TASK: In the copy you make, include no pictures, and transcribe every record exactly.

BEGIN GIVEN DATA

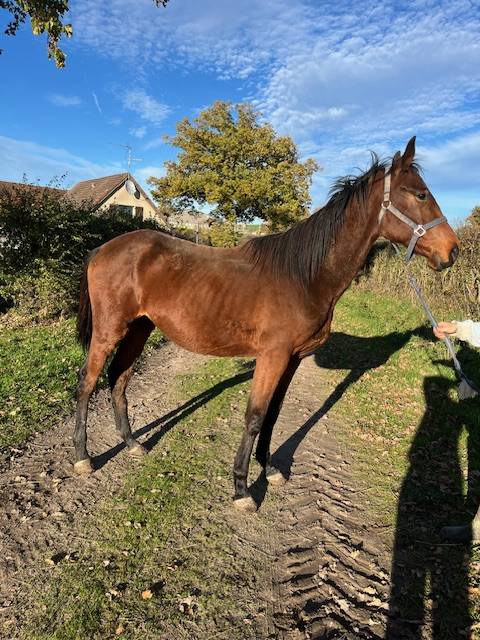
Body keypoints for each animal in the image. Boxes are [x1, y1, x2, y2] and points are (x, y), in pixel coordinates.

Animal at [74, 136, 459, 512]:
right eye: (421, 194)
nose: (452, 251)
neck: (303, 277)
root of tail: (102, 249)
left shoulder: (293, 359)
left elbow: (273, 414)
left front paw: (270, 468)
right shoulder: (272, 357)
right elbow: (255, 416)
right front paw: (242, 489)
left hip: (140, 329)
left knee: (118, 379)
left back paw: (132, 443)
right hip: (109, 331)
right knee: (88, 383)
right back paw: (83, 457)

END GIVEN DATA

WRITTEN RESPONSE:
Body keypoints for each animal in the image. Boxes are [x1, y1, x2, y2] and points are (x, y), in pixel coordinates.

Animal at [74, 136, 459, 512]:
right eye: (421, 194)
nose: (452, 251)
neck: (303, 277)
root of tail: (102, 249)
left shoulder: (293, 359)
left elbow: (273, 414)
left front paw: (270, 468)
right shoulder: (272, 357)
right elbow: (255, 416)
right front paw: (242, 489)
left hip: (140, 329)
left knee: (118, 379)
left back paw: (132, 443)
right hip: (109, 331)
right knee: (88, 383)
right back paw: (83, 457)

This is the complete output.